Source document ::
In [1]:
data_path = '../dataset'

In [2]:
import os

In [3]:
for path in os.listdir(data_path):
    if os.path.isdir(os.path.join(data_path, path)):
        print(os.path.join(data_path, path))

../dataset/test
../dataset/train


In [4]:
train_data_path = os.path.join(data_path, 'train')
test_data_path = os.path.join(data_path, 'test')

In [5]:
train_classes = dict()

for path in sorted(os.listdir(train_data_path)):
    if os.path.isdir(os.path.join(train_data_path, path)):
        train_classes.setdefault(len(train_classes), path)
        
train_classes

{0: 'chicken_curry',
 1: 'chicken_wings',
 2: 'fried_rice',
 3: 'grilled_salmon',
 4: 'hamburger',
 5: 'ice_cream',
 6: 'pizza',
 7: 'ramen',
 8: 'steak',
 9: 'sushi'}

In [6]:
test_classes = dict()

Dataset extract ::
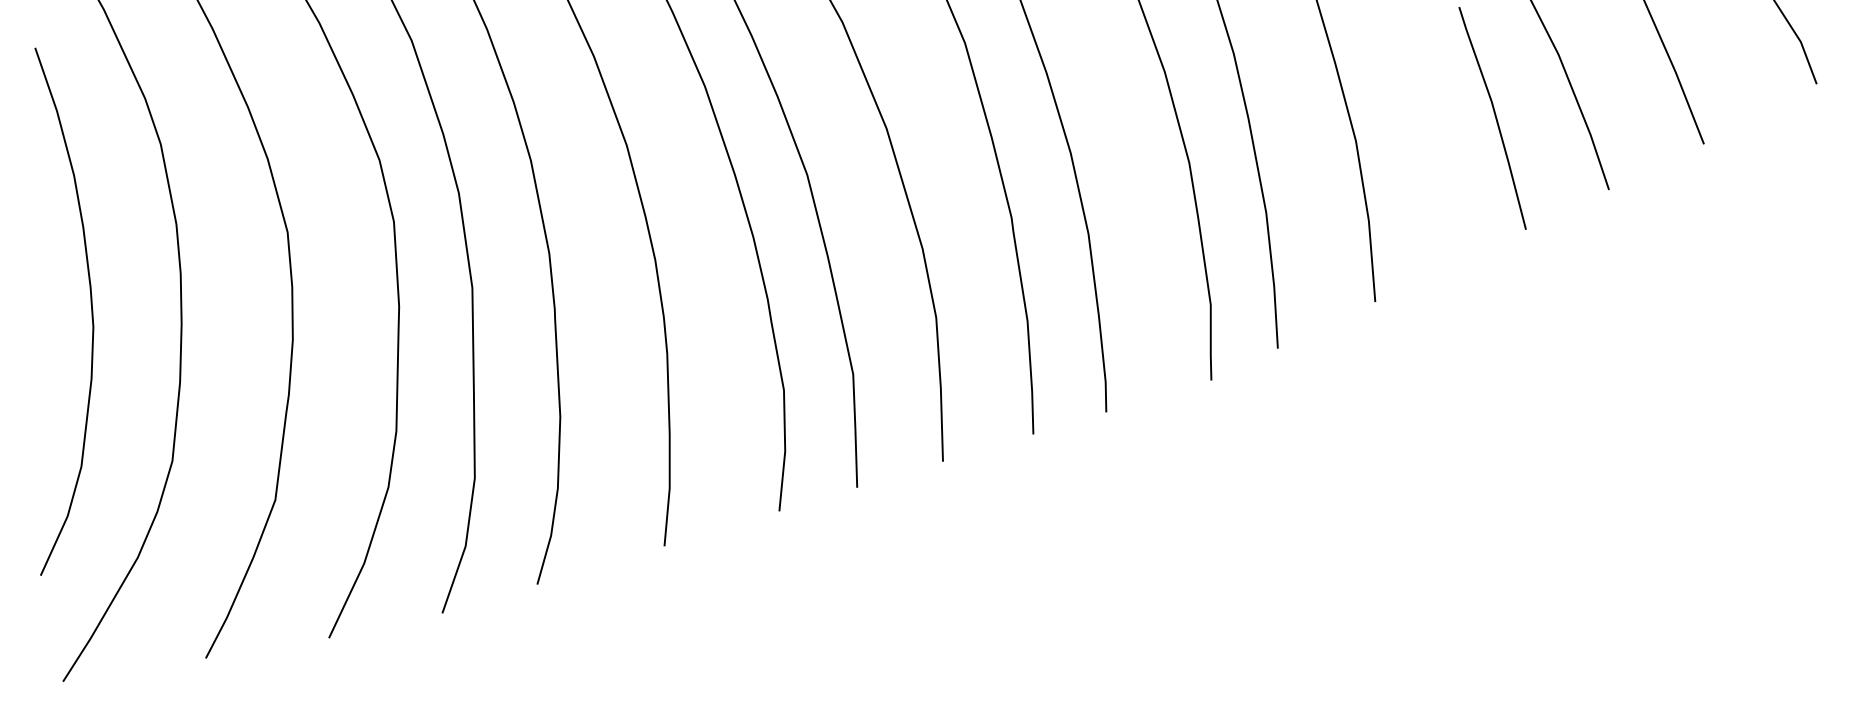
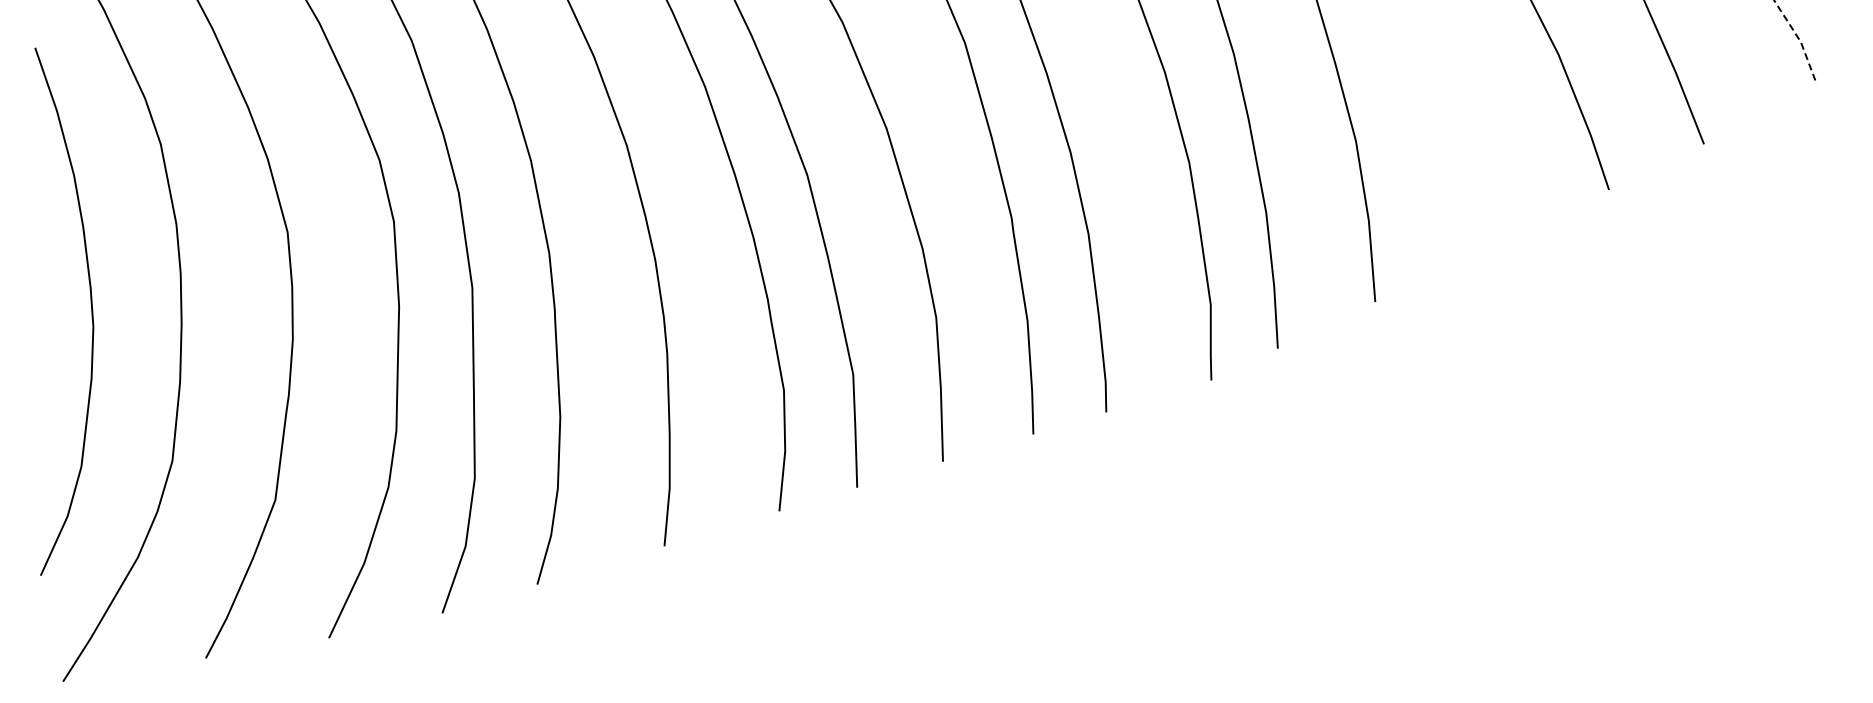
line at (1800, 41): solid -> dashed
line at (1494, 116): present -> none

Aim ::
Summarize the notebook in two sentences.

Answer to the task ::
The notebook sets its data path to '../dataset', imports os, and prints the two subdirectories found there, ../dataset/test and ../dataset/train, before joining those folder names onto the data path. It then builds a dictionary that numbers the training folders in sorted order from 0 (chicken_curry) to 9 (sushi) and creates an empty test_classes dictionary.